• [Secção do documento]
Gravações do Trio Fragata no bandcamp

segunda-feira, 5 de setembro de 2011

10 anos passados sobre o 11 de Setembro - textos essenciais (2)

"A bordo de um paquete que largara de Alexandria, Egipto, rumo a Nova Iorque, num camarote de primeira classe, Sayyid Qutb, um escritor e pedagogo franzino, de meia-idade, vivia uma crise de fé. ‹‹Quando estiver nos Estados Unidos, deverei limitar-me a comer e a dormir, como os outros bolsistas? Ou será que devo procurar ser especial?» eram questões que punha a si próprio. «Devo permanecer fiel às minhas crenças islâmicas e resistir às muitas tentações pecaminosas, ou devo ceder às inúmeras tentações que me rodeiam?» Estava-se em Novembro e 1948. O vulto do Novo Mundo, triunfante, rico e livre, erguia-se ameaçador no horizonte. Deixava para trás de si o Egipto desfeito em farrapos e lágrimas. O viajante nunca estivera ausente do seu país natal. A saída também não fora iniciativa sua.
Sayyid era um solteirão de ar severo, de cabelos e olhos escuros, franzino e baixo, com uma testa alta e inclinada para trás e um bigode espetado e farfalhudo, um tanto mais estreito que o seu nariz. Os olhos denunciavam uma natureza autoritária e facilmente propensa à arrogância. (...)

• [Material fornecido]
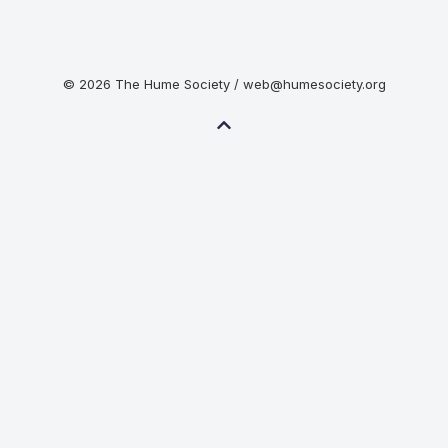
© 2026 The Hume Society / web@humesociety.org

• [Tarefa a realizar]
No texto sobre Sayyid Qutb, de que cidade partira o paquete em que ele viajava rumo a Nova Iorque? Responda, por favor, numa frase.

• [Resposta]
O paquete partira de Alexandria, no Egipto.